**Task to complete**
Count the lines of the material that contain the string "GIỚI". Reply with the number alone.

[Recorded information — start]

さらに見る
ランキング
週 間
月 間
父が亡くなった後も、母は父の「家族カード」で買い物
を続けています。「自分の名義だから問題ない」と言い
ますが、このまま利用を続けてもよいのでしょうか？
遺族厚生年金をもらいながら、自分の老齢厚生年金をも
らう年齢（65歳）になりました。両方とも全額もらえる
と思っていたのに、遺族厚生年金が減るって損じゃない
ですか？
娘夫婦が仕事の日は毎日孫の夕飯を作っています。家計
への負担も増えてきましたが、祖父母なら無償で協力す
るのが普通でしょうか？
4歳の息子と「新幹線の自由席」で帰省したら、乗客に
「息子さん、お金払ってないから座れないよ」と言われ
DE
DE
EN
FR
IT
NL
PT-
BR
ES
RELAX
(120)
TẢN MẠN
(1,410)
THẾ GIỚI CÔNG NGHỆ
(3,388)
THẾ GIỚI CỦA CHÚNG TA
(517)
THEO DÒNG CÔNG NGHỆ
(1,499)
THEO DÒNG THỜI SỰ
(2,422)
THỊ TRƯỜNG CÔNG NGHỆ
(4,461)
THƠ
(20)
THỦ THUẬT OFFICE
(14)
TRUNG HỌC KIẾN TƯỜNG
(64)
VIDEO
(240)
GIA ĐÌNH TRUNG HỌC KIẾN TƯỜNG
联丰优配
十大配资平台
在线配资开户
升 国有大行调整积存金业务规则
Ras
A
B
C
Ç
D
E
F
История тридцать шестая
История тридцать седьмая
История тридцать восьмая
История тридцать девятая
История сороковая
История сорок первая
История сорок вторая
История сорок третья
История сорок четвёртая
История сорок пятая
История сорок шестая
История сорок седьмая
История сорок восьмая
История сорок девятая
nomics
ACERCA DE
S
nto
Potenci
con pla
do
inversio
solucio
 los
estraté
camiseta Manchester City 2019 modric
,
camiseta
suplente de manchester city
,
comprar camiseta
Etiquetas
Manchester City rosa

[Recorded information — finish]

**Task result**
2